[Scene change data]
********
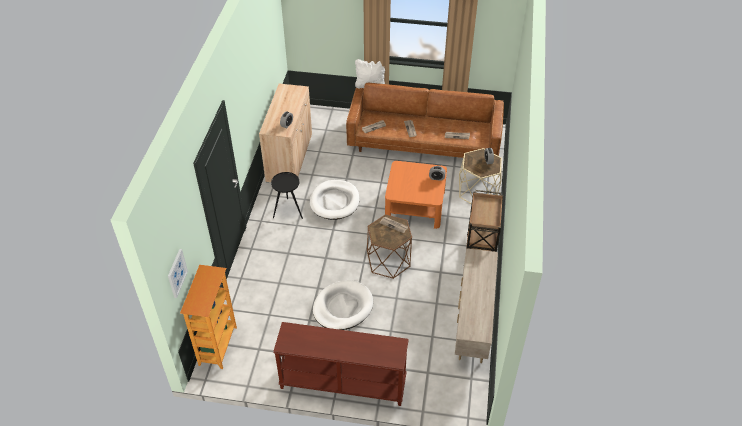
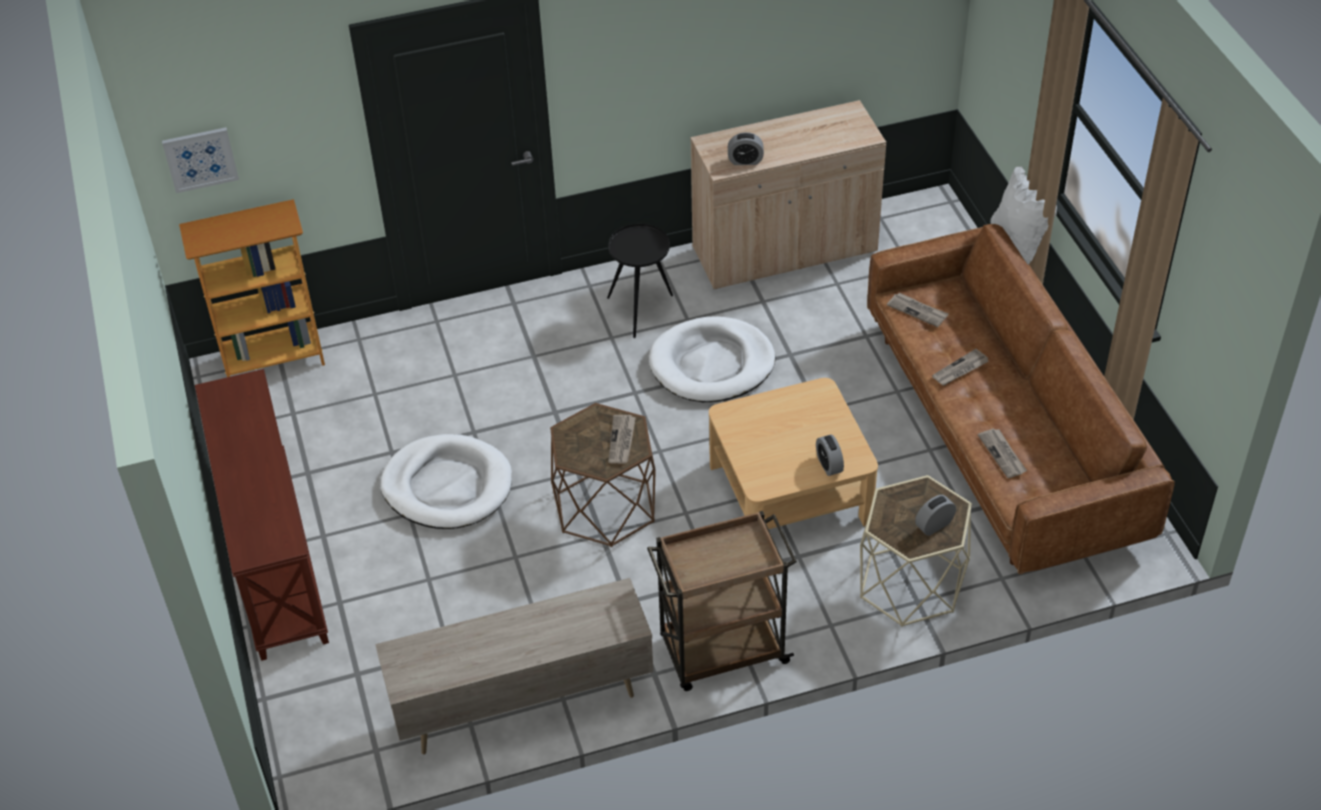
camera: 65 degrees right, 0 degrees up
orange coffee table [385,161,447,229] -> beige coffee table [709,378,878,529]

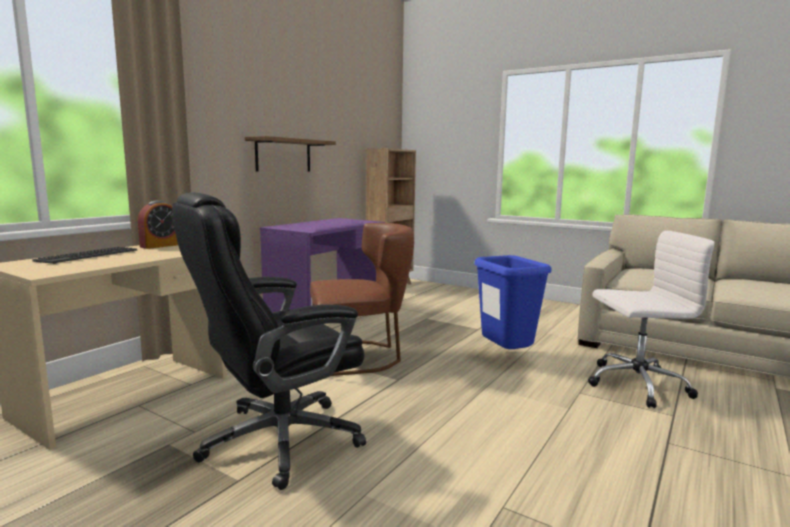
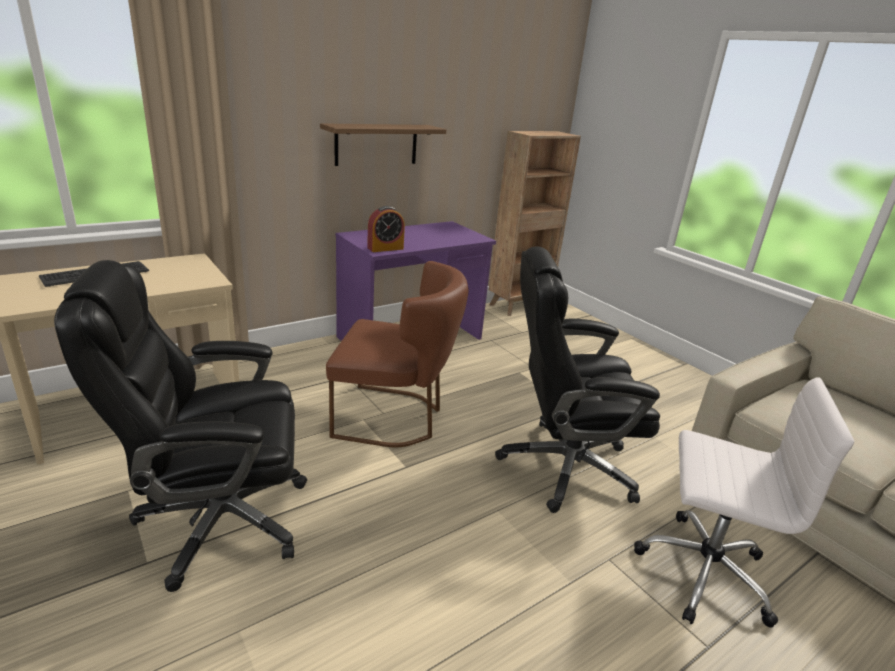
camera: 20 degrees right, 15 degrees up
alarm clock [138,200,178,249] -> alarm clock moved to [367,206,405,252]
blue trash can [474,255,551,349] -> black office chair [495,247,660,513]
********
Each record should be written out again exactly, though without its pictures.

> _Task result_
camera: 65 degrees right, 0 degrees up
orange coffee table [385,161,447,229] -> beige coffee table [709,378,878,529]

camera: 20 degrees right, 15 degrees up
alarm clock [138,200,178,249] -> alarm clock moved to [367,206,405,252]
blue trash can [474,255,551,349] -> black office chair [495,247,660,513]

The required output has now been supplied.